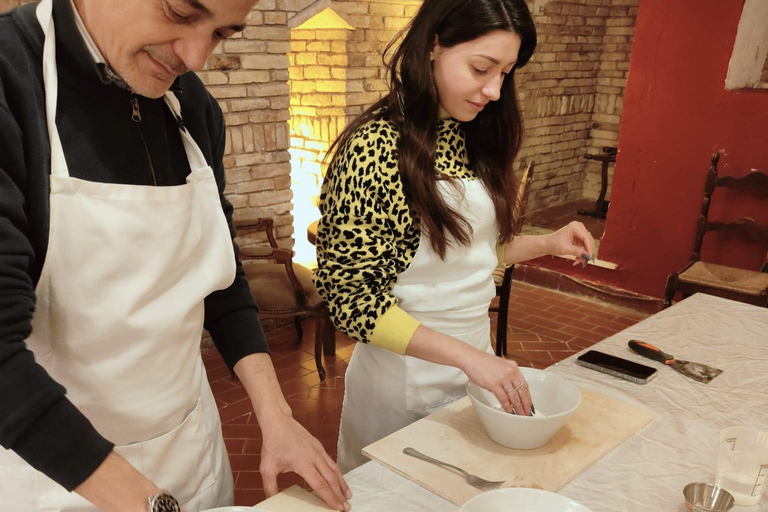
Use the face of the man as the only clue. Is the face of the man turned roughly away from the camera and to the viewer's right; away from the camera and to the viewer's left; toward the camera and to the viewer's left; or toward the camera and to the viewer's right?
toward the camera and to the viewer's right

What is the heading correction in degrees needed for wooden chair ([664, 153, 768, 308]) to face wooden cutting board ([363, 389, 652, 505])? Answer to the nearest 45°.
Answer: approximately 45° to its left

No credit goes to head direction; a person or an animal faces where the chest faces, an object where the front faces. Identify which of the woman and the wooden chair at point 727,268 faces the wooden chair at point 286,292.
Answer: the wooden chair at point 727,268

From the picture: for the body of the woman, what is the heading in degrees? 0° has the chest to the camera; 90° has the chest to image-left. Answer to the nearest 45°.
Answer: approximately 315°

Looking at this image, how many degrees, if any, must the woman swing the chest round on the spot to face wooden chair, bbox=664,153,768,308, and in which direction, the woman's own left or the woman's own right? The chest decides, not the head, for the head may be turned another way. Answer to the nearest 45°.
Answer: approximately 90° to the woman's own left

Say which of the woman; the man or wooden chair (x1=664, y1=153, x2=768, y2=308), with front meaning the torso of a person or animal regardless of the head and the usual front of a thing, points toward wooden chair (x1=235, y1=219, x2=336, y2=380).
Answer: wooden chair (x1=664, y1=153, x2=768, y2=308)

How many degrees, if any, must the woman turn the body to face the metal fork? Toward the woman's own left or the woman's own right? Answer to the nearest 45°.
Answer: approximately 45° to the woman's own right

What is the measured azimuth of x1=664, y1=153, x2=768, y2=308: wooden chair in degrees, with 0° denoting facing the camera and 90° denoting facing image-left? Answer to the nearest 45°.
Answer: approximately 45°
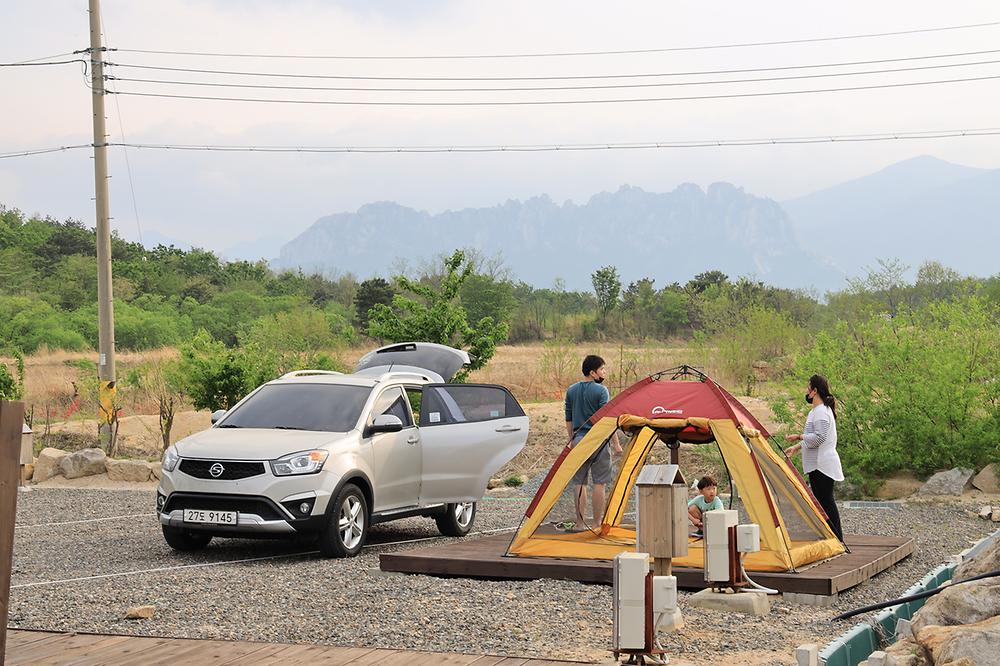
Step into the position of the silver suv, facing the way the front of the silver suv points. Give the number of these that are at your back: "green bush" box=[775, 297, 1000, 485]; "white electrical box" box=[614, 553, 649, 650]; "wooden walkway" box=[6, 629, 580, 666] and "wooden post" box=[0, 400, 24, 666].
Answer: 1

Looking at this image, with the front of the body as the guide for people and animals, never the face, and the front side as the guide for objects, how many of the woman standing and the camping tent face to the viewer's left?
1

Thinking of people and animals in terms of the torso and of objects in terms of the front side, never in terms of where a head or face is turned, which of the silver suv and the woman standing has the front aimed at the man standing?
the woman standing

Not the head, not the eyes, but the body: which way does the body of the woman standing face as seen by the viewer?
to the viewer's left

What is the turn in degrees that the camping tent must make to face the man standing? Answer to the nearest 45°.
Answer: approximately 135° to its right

---

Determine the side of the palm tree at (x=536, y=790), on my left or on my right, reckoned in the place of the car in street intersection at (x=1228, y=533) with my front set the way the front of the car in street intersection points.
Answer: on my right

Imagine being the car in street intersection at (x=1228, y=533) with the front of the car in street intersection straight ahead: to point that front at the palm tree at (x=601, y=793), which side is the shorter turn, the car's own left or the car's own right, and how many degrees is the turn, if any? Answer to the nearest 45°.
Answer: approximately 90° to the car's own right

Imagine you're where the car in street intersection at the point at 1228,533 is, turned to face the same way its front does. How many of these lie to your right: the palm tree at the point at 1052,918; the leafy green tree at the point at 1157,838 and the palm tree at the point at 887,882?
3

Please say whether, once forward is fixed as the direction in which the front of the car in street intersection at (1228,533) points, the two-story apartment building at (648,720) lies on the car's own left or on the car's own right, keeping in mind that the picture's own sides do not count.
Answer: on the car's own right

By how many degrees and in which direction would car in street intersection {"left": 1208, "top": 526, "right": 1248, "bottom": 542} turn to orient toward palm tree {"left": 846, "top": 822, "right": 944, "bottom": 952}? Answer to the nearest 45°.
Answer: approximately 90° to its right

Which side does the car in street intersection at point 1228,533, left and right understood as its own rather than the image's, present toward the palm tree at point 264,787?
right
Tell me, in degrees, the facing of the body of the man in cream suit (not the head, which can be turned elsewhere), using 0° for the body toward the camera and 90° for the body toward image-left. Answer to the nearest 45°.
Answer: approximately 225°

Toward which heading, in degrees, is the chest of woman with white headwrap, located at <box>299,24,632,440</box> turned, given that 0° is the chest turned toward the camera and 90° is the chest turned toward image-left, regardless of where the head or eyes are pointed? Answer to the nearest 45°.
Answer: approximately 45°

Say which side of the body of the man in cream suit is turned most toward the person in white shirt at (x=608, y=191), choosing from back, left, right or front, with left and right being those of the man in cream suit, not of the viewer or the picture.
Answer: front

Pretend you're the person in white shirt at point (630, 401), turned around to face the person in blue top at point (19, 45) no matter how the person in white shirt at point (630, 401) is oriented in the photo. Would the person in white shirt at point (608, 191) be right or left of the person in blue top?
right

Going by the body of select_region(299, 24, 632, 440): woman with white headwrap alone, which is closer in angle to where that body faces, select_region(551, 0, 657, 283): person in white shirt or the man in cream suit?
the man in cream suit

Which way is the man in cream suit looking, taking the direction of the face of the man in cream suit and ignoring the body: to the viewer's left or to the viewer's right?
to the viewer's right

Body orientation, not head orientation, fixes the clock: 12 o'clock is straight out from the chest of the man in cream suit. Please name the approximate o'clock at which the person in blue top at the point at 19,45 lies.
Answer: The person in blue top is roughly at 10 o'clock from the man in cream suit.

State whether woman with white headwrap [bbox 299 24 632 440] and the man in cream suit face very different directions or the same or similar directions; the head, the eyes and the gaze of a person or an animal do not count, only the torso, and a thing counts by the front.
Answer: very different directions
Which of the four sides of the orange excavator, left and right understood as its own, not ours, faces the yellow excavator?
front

* * *

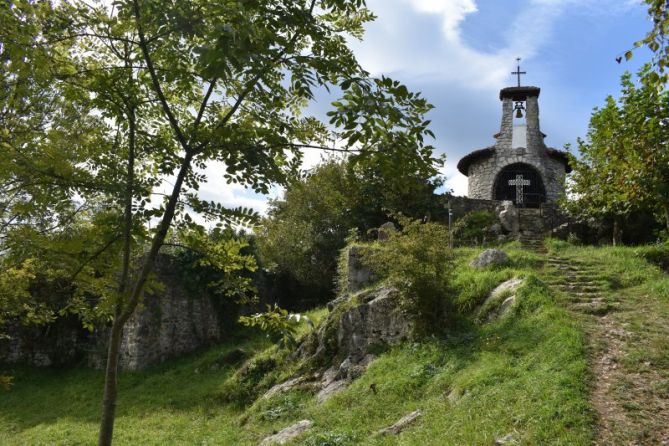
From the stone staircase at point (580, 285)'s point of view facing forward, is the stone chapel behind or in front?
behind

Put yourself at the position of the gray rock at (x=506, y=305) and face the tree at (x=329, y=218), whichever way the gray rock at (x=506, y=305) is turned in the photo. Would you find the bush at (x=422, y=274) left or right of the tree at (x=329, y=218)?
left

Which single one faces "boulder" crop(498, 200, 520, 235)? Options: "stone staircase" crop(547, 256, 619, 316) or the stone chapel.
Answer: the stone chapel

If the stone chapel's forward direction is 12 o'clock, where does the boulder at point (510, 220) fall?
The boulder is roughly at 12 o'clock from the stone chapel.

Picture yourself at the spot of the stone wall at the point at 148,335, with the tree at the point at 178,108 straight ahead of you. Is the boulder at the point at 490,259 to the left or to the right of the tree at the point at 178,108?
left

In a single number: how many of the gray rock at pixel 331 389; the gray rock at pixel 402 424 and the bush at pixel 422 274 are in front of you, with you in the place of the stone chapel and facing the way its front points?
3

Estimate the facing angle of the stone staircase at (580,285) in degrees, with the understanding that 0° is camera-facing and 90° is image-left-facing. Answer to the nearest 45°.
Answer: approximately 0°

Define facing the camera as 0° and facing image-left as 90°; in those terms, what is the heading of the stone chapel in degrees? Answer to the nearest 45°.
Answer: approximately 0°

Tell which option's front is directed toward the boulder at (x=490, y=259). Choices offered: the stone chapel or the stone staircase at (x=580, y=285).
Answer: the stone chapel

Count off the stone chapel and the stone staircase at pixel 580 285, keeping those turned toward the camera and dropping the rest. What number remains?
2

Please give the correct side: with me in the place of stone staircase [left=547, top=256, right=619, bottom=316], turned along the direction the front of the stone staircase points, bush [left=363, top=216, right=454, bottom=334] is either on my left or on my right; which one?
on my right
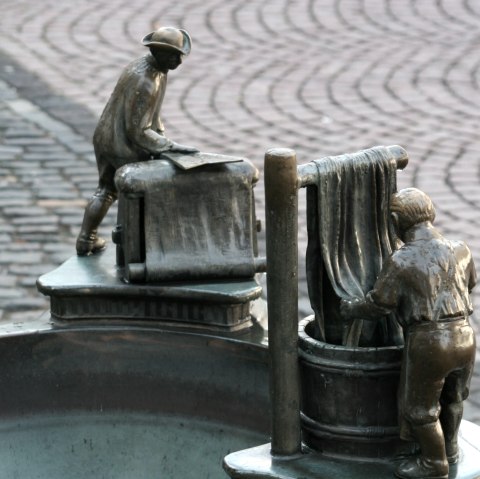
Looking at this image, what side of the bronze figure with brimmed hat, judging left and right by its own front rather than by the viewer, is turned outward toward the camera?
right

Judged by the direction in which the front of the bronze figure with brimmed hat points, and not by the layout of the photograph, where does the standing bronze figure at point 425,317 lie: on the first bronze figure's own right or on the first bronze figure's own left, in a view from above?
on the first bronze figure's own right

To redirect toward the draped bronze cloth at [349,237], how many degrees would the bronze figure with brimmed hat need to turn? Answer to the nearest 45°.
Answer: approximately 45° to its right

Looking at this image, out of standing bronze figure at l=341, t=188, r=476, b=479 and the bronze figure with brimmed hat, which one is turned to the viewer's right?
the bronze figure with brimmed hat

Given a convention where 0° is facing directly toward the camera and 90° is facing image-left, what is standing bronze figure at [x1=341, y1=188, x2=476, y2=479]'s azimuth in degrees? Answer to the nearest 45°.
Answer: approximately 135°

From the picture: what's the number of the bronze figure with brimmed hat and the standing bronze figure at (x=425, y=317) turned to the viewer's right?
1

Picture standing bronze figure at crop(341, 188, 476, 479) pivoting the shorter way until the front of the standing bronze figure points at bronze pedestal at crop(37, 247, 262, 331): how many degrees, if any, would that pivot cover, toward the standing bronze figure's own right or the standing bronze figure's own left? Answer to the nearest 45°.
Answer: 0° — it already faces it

> [What the task requires] Pull out each line of the items above that contains the string "forward". Matching is case-sensitive.

> [Task solution]
Please say whether, once forward is fixed as the direction in which the front of the car in street intersection at (1228,533) points, the two-story apartment building at (648,720) lies on the car's own left or on the car's own right, keeping in mind that the picture's own sides do not count.
From the stone staircase at point (580, 285)'s point of view facing forward, is the stone chapel behind or in front?
If the stone chapel's forward direction is 12 o'clock, where does the boulder at point (510, 220) fall?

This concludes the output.